Correspondente em Lisboa — Quem pensa que, em países do primeiro mundo, o atendimento do setor público ao cidadão é top de linha deve viver a experiência de passar ao menos uma manhã num posto da Seguridade Social de Portugal. O órgão corresponde ao INSS (Instituto Nacional do Seguro Social) do Brasil. Filas, gritos, confusões e polícia são frequentes nas agências. Não foi diferente nesta segunda-feira (18/07), no posto de Almada, região metropolitana de Lisboa.
Antes das 9h, horário em que as agências abrem, as filas já são enormes. Os que conseguiram quebrar as barreiras operacionais do site da Previdência para marcação de atendimento entram rápido, ainda que, a partir daí, a burocracia e o mau-humor da maior parte dos funcionários se tornem um teste de paciência e resiliência. Do lado de fora, os que não conseguiram ajuda da tecnologia levantam a voz e pedem o mínimo de compreensão. Têm coisas urgentes a resolverem.
Dependendo de quem estiver fazendo a triagem na porta dos postos, o bom-senso prevalece e a entrada é liberada. Nada, porém, garante que as pendências serão resolvidas. Se o funcionário que estiver no balcão encrencar com qualquer vírgula, nada vai adiante. A desculpa é sempre a de que o regulamento não prevê aquilo. Portanto, que se marque um novo atendimento quando for possível.
No saguão de espera dentro da agência de Almada, o burburinho é grande.

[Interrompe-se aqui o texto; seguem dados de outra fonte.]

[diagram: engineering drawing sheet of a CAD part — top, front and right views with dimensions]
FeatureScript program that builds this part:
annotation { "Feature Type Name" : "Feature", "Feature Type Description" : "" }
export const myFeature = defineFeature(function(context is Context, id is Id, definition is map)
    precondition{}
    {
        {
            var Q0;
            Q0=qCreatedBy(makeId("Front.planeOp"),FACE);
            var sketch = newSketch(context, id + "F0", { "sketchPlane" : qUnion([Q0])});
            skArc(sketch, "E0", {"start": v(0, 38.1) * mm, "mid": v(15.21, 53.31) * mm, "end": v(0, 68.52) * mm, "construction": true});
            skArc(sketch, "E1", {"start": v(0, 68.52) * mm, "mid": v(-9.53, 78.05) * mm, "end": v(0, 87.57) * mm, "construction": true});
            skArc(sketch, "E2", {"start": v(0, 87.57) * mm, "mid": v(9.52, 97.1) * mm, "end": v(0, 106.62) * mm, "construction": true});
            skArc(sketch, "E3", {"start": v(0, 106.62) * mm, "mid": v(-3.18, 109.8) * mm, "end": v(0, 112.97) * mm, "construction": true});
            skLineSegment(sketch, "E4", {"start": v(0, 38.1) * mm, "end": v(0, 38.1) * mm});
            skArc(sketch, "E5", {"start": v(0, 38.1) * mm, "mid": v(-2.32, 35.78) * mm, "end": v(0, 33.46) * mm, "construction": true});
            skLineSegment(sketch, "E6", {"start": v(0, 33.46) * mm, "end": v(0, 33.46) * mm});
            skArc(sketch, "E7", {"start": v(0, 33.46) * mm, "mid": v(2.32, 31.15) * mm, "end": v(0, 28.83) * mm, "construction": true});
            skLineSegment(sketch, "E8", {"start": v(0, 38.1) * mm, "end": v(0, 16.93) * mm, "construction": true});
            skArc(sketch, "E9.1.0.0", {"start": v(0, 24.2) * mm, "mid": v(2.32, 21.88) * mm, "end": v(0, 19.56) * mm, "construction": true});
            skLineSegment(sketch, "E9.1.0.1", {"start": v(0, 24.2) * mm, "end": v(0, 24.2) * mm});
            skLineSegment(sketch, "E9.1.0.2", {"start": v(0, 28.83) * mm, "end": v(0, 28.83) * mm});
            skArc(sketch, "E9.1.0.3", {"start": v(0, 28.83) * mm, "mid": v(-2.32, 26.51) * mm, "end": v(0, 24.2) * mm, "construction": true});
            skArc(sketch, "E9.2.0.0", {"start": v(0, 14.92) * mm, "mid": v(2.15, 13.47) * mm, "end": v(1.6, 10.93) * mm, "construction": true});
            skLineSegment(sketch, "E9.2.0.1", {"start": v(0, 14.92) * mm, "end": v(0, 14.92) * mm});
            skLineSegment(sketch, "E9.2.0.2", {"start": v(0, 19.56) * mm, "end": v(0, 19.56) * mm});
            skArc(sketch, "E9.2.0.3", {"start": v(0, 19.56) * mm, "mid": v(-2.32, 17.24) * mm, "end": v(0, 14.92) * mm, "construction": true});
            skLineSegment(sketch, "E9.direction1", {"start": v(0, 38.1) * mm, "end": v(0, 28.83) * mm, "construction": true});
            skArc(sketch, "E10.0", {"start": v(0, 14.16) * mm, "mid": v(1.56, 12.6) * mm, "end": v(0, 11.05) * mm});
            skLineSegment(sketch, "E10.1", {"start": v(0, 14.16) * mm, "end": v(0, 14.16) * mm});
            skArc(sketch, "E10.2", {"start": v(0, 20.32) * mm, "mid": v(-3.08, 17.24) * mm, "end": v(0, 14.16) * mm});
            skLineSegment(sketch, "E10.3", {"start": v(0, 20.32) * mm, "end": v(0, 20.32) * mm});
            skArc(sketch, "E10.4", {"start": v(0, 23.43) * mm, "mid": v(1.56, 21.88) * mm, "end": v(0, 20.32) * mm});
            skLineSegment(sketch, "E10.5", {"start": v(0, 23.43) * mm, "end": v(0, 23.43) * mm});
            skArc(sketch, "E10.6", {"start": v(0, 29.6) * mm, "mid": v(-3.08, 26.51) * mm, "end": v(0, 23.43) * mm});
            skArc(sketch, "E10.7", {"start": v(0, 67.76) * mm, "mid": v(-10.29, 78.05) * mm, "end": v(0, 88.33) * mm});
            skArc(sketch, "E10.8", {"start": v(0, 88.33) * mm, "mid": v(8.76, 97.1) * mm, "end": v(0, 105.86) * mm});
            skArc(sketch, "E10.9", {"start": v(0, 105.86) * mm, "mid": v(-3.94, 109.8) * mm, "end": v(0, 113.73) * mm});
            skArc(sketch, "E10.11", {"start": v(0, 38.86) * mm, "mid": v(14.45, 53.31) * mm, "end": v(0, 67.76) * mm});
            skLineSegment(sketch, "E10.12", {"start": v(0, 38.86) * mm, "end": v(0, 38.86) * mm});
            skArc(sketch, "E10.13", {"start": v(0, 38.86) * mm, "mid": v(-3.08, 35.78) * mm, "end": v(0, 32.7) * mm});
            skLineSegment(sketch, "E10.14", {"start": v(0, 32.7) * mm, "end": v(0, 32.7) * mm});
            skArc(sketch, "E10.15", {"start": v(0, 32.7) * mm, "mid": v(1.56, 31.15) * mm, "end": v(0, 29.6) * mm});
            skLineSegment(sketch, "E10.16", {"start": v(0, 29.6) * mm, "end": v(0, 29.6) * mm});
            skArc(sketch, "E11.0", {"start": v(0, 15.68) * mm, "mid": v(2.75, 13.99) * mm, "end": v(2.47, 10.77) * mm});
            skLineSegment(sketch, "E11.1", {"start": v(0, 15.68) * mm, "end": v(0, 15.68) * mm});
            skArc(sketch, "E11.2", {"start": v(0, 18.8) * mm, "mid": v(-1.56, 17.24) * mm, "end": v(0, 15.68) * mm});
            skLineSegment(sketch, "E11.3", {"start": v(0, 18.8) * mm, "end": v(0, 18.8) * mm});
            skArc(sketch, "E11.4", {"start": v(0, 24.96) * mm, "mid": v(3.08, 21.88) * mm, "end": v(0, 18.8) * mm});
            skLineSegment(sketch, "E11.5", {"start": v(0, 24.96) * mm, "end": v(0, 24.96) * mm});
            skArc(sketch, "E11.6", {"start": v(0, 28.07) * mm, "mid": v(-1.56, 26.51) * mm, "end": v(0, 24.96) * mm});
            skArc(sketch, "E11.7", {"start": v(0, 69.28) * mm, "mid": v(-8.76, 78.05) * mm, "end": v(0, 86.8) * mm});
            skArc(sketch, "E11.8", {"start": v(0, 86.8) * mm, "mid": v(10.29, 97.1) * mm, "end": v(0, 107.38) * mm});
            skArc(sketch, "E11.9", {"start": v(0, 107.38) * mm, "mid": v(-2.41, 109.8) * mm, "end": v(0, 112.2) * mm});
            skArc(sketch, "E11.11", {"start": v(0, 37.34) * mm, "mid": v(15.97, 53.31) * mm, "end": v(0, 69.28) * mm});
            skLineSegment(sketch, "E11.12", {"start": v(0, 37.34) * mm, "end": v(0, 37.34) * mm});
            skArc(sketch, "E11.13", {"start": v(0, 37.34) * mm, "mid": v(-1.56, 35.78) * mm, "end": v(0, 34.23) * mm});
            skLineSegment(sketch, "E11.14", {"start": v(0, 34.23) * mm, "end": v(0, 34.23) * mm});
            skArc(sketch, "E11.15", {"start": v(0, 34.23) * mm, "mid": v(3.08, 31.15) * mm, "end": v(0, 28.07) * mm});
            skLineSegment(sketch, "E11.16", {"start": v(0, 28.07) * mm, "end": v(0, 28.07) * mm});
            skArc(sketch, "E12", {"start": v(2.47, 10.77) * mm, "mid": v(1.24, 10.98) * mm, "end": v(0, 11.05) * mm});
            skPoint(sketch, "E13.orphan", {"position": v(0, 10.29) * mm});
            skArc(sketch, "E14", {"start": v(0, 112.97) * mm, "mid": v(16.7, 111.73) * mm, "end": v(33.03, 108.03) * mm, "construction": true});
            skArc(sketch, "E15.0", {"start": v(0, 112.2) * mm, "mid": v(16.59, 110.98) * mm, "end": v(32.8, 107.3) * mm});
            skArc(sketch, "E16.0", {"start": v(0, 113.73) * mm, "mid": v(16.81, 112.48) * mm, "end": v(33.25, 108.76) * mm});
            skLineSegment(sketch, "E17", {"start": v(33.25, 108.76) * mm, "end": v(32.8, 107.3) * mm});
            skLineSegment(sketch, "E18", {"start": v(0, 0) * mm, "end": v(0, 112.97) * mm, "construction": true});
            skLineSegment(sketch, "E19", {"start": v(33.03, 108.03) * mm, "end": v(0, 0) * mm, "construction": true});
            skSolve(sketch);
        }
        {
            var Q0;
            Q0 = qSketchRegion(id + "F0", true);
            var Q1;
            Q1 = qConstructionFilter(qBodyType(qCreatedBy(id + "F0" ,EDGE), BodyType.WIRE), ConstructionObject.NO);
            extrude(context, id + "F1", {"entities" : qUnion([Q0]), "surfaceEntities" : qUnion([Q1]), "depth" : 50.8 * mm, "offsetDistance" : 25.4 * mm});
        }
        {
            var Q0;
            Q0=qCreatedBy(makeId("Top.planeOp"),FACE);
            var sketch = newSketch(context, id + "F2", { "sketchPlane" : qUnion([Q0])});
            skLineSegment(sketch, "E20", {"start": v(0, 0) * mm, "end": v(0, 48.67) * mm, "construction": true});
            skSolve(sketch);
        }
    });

Queixas por todos os lados. Uma mulher com a filha de 2 anos reclama que as senhas de prioridade acabaram. "Isso é um absurdo. Chame a chefe do posto que quero falar com ela", diz, em voz alta ao segurança. "Estive internada por quatro meses, preciso resolver a minha vida", enfatiza, batendo forte no balcão.
Dois minutos depois, a chefe do posto aparece e pede que a mulher abaixe o tom de voz. Neste momento, um policial chega e pede calma. Depois de muita discussão, a chefe do posto diz a mulher que abriria uma exceção e ela seria atendida assim que possível. A mulher agradece, mas pede o livro de reclamações. Quer deixar registrado todo o seu descontentamento. A queixa vai se perder na burocracia.
Telefone proibido
No meio do saguão, uma senhora fala alto que a senha dela nunca é chamada. Afirma que todo mundo estava passando na sua frente. Para tentar acalmá-la, o segurança diz já havia feito uma concessão a ela, que entrou na agência sem marcação. Ela seria atendida quando desse. Minutos depois, o telefone da senhora toca. Ela, de novo, começa a reclamar da demora com a pessoa do outro lado da linha. Nesse momento, todos os atendentes do posto se viram para ela e pedem para que desligue o celular. Não era permitido usar o telefone ali. Como não deu bola para os alertas, a polícia foi acionada. O clima pesou.
No balcão, um homem próximo dos 50 anos questiona alto: “De que adianta contribuir com a Previdência se não temos o atendimento adequado?” Ele afirma que está cansado de perder dias inteiros para resolver a burocracia que estão lhe impondo. Impávida, a atendente do posto pergunta, diversas vezes: "O senhor prefere marcar um horário pela manhã ou pela tarde?" Na quinta vez, ele responde: "Pela manhã".
No meio desse tumulto, os estrangeiros, que estão numa situação mais adversa, tentam não se contaminar pelo nervosismo. Aos cochichos, admitem que precisam ter paciência, pois, sem a documentação da Previdencia Social, podem ter o processo de imigração barrado. “Vamos ter calma. Já vim aqui quatro vezes. Não quero voltar de novo”, frisa um angolano para a mulher e as duas filhas.
Outro estrangeiro só precisava de uma declaração para o banco de que não tem pendências com a Previdência Social de Portugal. Ele conseguiu a senha eletrônica e foi atendido. O marido, que necessitava do mesmo documento, conseguiu passar por uma triagem, mas, ao chegar a atendente, ouviu que uma circular havia sido emitida na semana passada limitando os serviços para quem havia se beneficiado de uma brecha. A sorte foi que, num lapso de simpatia, a funcionária do Serviço Social disse que poderia marcar um atendimento para ele no dia seguinte. “Para quem está precisando, o que é esperar mais um dia”, desabafa.
O governo português reconhece que tem muito a melhorar no atendimento da Previdência Social, que perdeu um grande número de funcionários nos últimos anos. Apesar de todas as promessas, o reforço de pessoal ainda não se tornou realidade. Enquanto isso, cenas como a desta segunda-feira no posto de Almada continuarão corriqueiras. Os cidadãos que tenham paciência. É o que lhes resta.